L’UNES écarte d’innombrables points de la réflexion. Les différences dans les régimes de bourses dépendent de la politique de formation que les cantons veulent bien mener. N’oublions pas qu’ils en seront eux-mêmes les principaux bénéficiaires, du tissu économique au monde la culture, et donc les responsables. De même, un régime des bourses s’inscrit dans un système général de soutien à la formation. Celui-ci fait intervenir des liens plus ou moins privilégiés avec le secteur privé, plusieurs contributions localisées et autres allocations, des prêts ou encore des frais d’écolage de niveaux variables. Ces derniers sont par ailleurs l’un des meilleurs soutiens aux études, une sorte de bourse à l’envers.

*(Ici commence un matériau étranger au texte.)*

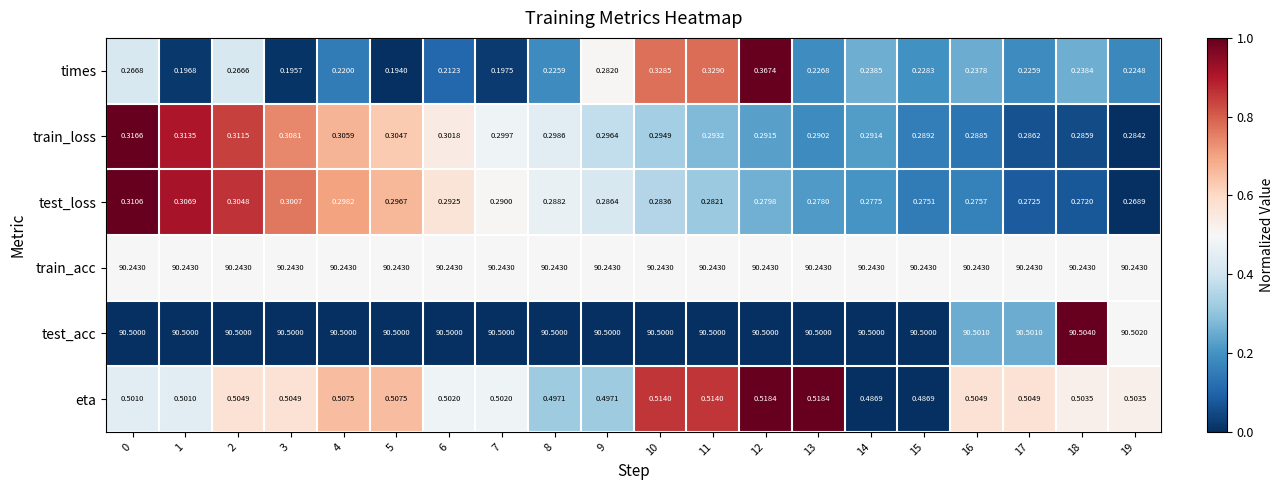

Rank the series at 14 from highest to lowest value.

test_acc, train_acc, eta, train_loss, test_loss, times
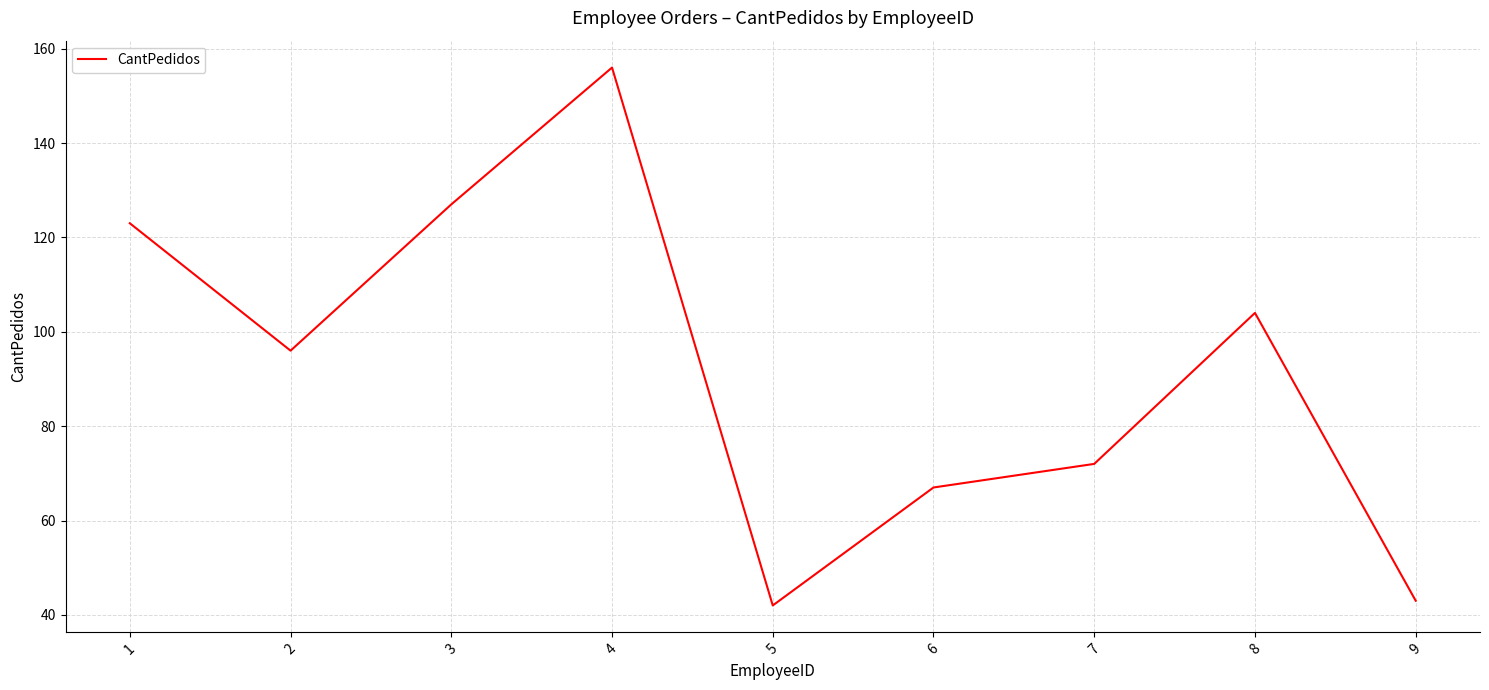

What is the ratio of the value at 2 to the value at 9?

2.2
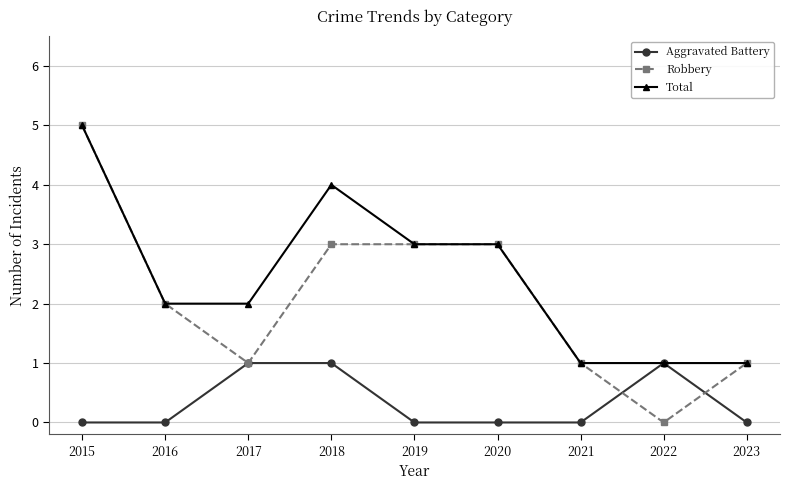

What is the average value of the Total series?

2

Laisser les cantons agir dans leur sphère d’influence, qu’ils connaissent dans le détail, est plus judicieux. Les réalités socio-économiques des cantons suisses divergent profondément. Que le très traditionnel et très homogène canton d’Appenzell Rhodes-Extérieures ne verse qu’une moyenne de 5573 francs par bourse n’a rien de scandaleux en soi. Ce jugement ne devrait d’ailleurs même pas nous appartenir.

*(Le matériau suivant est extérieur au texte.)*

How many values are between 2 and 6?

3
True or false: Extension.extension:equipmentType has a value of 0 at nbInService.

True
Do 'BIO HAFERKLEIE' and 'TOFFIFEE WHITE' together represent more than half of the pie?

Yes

Jugeant souvent un problème du seul point de vue helvétique, les centralisateurs proposent logiquement une solution helvétique. Ils oublient que la Suisse peut se permettre le luxe de soigner les détails institutionnels. Les cantons sont les orfèvres de cette politique de proximité. Il faut pour cela les voir comme des entités souveraines, pleinement libres et responsables. L’UNES – dont le point de vue pourrait très bien être européen – ne les voit guère plus que comme des districts administratifs. Aux organes cantonaux d’application s’ajoutera ainsi une enflure administrative fédérale de contrôle. La lourdeur et la lenteur s’additionneront à l’explosion des coûts. Le risque sera alors réel que moins de bourses soient délivrées, par souci de couvrir de nouveaux coûts, encore inexistants aujourd’hui.

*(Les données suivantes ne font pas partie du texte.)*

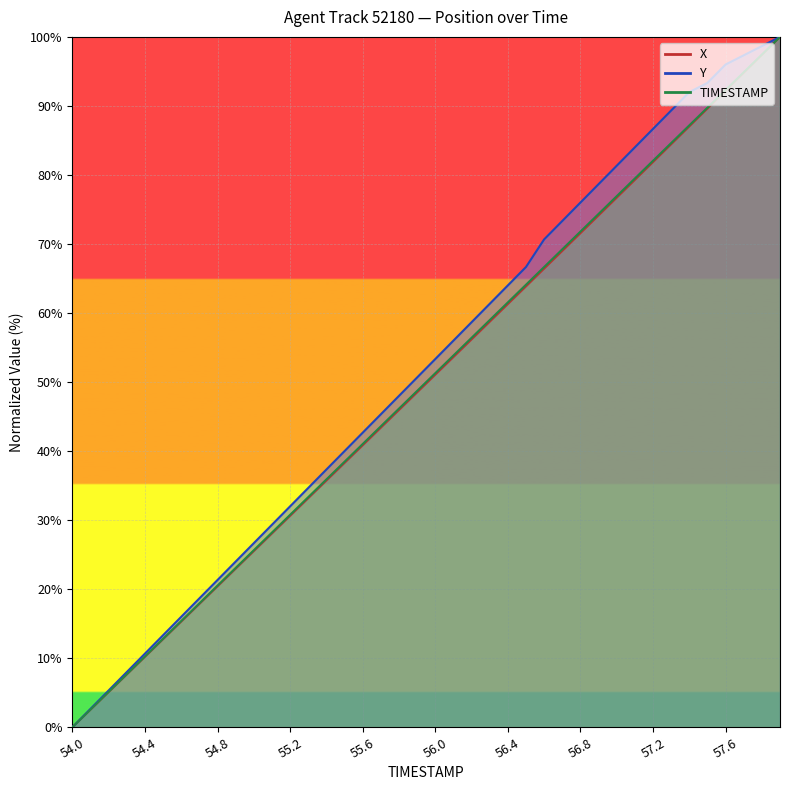

Reading left to right, transcribe all the data shown in this chart.

TIMESTAMP: 54.0=0.0	54.1=2.6	54.2=5.1	54.3=7.7	54.4=10.3	54.5=12.8	54.6=15.4	54.7=17.9	54.8=20.5	54.9=23.1	55.0=25.6	55.1=28.2	55.2=30.8	55.3=33.3	55.4=35.9	55.5=38.5	55.6=41.0	55.7=43.6	55.8=46.2	55.9=48.7	56.0=51.3	56.1=53.8	56.2=56.4	56.3=59.0	56.4=61.5	56.5=64.1	56.6=66.7	56.7=69.2	56.8=71.8	56.9=74.4	57.0=76.9	57.1=79.5	57.2=82.1	57.3=84.6	57.4=87.2	57.5=89.7	57.6=92.3	57.7=94.9	57.8=97.4	57.9=100.0
X: 54.0=0.0	54.1=2.6	54.2=5.1	54.3=7.7	54.4=10.2	54.5=12.8	54.6=15.3	54.7=17.9	54.8=20.4	54.9=23.0	55.0=25.5	55.1=28.1	55.2=30.6	55.3=33.2	55.4=35.7	55.5=38.3	55.6=40.8	55.7=43.4	55.8=46.0	55.9=48.5	56.0=51.1	56.1=53.6	56.2=56.2	56.3=58.7	56.4=61.3	56.5=63.9	56.6=66.4	56.7=69.0	56.8=71.6	56.9=74.1	57.0=76.7	57.1=79.3	57.2=81.9	57.3=84.4	57.4=87.0	57.5=89.6	57.6=92.2	57.7=94.8	57.8=97.4	57.9=100.0
Y: 54.0=0.0	54.1=2.7	54.2=5.3	54.3=8.0	54.4=10.7	54.5=13.3	54.6=16.0	54.7=18.7	54.8=21.3	54.9=24.0	55.0=26.7	55.1=29.3	55.2=32.0	55.3=34.7	55.4=37.3	55.5=40.0	55.6=42.7	55.7=45.3	55.8=48.0	55.9=50.7	56.0=53.3	56.1=56.0	56.2=58.7	56.3=61.3	56.4=64.0	56.5=66.7	56.6=70.7	56.7=73.3	56.8=76.0	56.9=78.7	57.0=81.3	57.1=84.0	57.2=86.7	57.3=89.3	57.4=92.0	57.5=93.3	57.6=96.0	57.7=97.3	57.8=98.7	57.9=100.0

Cette initiative réduit à néant les longs efforts menés par plusieurs cantons. Elle renie sur la forme et sur le fond le rôle qu’ils jouent en matière de soutien à la formation – et pas uniquement dans le domaine de la formation supérieure en hautes-écoles. Parce qu’elle représente l’archétype d’une centralisation inutile et maladroite, nous voterons NON.